Monroe and Walle would agree that substantial effort is what Kupinse has also put into the office of poet laureate. Aside from the twenty-six readings at Urban Grace, he’s taught a workshop at Tacoma Art Museum and is planning one at UPS early next year. That fulfills the official duties.
But once the word gets out that you’re poet laureate, the requests for your services start rolling in. So far, Kupinse has written a poem to celebrate the Bill of Rights for the Pierce County ACLU. He penned another for a Pierce County AIDS Foundation event. He’s spoken to writing students at Tacoma’s School of the Arts, read poetry at an Urban Grace–sponsored arts camp, read at a Tacoma Food Co-Op fundraiser and judged a black-out poem contest for the Tacoma News Tribune, where participants created poems by blacking out unwanted words from a section of the Trib. And that’s just for starters.
“It’s a heckuva good deal for one thousand dollars,” said Monroe. “Maybe in the future they’ll start asking for more.”
His favorite experience so far?
Local NPR station KXOT asked Kupinse to record a series of poems about Tacoma in a variety of locations where audio would factor into the reading. So far, Kupinse has recorded a poem about Point Defiance in the woods there. He did another at the Cushman electrical substation. “The space is beautiful,” he says of the substation. “It hums.” And he recorded a poem called “Blast” down on Ruston Way by the Silver Cloud Inn.
What did the poetry scene in Tacoma look like before the poet laureate era?

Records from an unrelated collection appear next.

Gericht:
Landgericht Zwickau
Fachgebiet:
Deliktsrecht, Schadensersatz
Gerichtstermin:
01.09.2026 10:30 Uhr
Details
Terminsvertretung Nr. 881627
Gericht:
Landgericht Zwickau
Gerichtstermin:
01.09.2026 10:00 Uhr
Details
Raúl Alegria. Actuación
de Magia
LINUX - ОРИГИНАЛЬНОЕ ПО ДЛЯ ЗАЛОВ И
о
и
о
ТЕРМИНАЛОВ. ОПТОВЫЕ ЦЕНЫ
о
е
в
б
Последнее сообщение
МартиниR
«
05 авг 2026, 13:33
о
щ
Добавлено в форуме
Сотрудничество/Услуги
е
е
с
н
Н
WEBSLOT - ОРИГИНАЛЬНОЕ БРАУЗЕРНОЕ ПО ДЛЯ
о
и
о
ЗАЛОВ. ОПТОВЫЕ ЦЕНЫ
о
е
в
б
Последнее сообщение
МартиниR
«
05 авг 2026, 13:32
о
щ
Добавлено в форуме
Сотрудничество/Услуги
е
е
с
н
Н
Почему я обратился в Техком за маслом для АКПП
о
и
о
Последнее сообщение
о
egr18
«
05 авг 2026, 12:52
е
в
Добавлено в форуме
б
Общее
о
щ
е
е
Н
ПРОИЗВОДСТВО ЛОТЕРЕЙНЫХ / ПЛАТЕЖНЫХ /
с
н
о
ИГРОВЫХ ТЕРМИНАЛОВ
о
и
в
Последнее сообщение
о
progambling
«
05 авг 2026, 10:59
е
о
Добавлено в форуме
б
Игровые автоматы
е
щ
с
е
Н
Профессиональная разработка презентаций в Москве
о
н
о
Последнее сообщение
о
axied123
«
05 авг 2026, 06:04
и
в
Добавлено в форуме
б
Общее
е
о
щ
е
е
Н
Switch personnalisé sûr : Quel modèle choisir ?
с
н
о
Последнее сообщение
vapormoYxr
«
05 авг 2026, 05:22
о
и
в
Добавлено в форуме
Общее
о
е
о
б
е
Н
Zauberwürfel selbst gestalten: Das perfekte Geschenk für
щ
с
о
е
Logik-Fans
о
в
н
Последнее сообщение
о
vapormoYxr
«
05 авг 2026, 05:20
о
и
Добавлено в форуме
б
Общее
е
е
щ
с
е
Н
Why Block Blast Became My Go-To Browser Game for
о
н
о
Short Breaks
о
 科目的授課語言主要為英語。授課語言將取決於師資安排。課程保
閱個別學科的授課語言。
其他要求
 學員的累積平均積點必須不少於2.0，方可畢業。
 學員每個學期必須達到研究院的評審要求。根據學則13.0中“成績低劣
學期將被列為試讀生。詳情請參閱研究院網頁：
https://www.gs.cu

Ask Connie Walle. “When I first met Bill, we talked about the Tacoma poetry scene. He said we should get some readings going. I told him PSPC has had readings going for seventeen years.”
Walle is talking about Puget Sound Poetry Connection, which holds monthly readings and open mics at King’s Books the second Friday of every month. They often draw crowds of thirty-five to forty poets. “Seattle would kill for crowds like that at a reading,” said Walle, “but for some reason, it’s really hard to get any publicity.”
Kupinse, who has enthusiastically promoted PSPC’s events, hopes the poet laureate position will help to change that. “The position should act as a focal point for all the literary arts activities that are already happening in Tacoma.” It may work. Tacoma’s poet laureate post has already received more press in its short existence than Walle’s group has received in years.